Objectives The purpose of this study was to use easily obtained and directly observable clinical features to establish predictive models to identify patients at increased risk of stroke.

Setting and participants A total of 46 240 valid records were obtained from 8 research centres and 14 communities in Jiangxi province, China, between February and September 2018.

Primary and secondary outcome measures The area under the receiver operating characteristic curve (AUC), sensitivity, specificity and accuracy were calculated to test the performance of the five models (logistic regression (LR), random forest (RF), decision tree (DT), extreme gradient boosting (XGBoost) and gradient boosting DT). The calibration curve was used to show calibration performance.

Results The results indicated that XGBoost (AUC: 0.924, accuracy: 0.873, sensitivity: 0.776, specificity: 0.916) and RF (AUC: 0.924, accuracy: 0.872, sensitivity: 0.778, specificity: 0.913) demonstrated excellent performance in predicting stroke. Physical inactivity, hypertension, meat-based diet and high salt intake were important prediction features of stroke.

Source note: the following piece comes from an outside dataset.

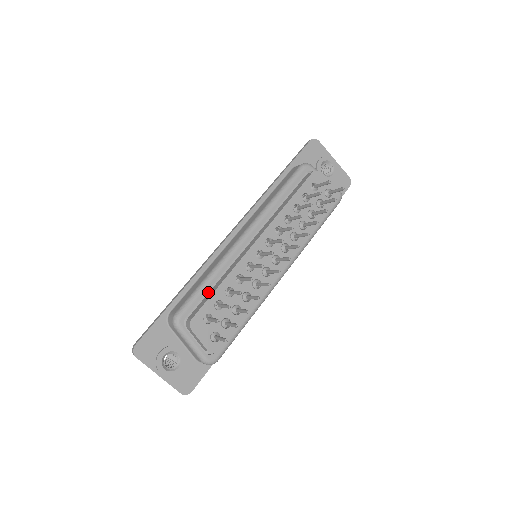
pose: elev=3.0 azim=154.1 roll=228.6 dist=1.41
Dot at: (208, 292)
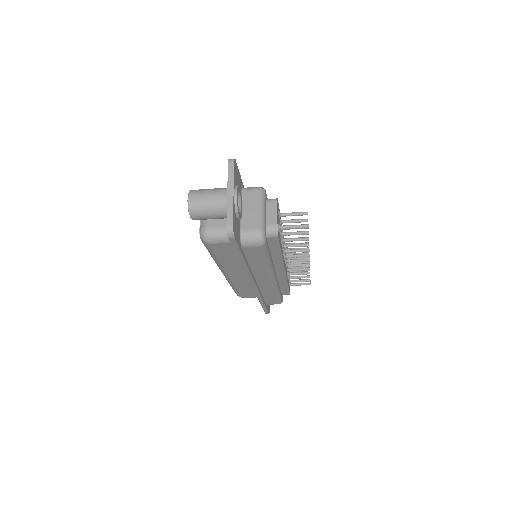
Dot at: occluded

Conclusion The five machine learning models all had good predictive and discriminatory performance for stroke. The performance of RF and XGBoost was slightly better than that of LR, which was easier to interpret and less prone to overfitting. This work provides a rapid and accurate tool for stroke risk assessment, which can help to improve the efficiency of stroke screening medical services and the management of high-risk groups.

  • stroke
  • epidemiology
  • statistics & research methods

Data availability statement

Data are available upon reasonable request. The data presented in this study are available upon request from the corresponding author. The data are not publicly available due to privacy concerns.

http://creativecommons.org/licenses/by-nc/4.0/

This is an open access article distributed in accordance with the Creative Commons Attribution Non Commercial (CC BY-NC 4.0) license, which permits others to distribute, remix, adapt, build upon this work non-commercially, and license their derivative works on different terms, provided the original work is properly cited, appropriate credit is given, any changes made indicated, and the use is non-commercial. See: http://creativecommons.org/licenses/by-nc/4.0/.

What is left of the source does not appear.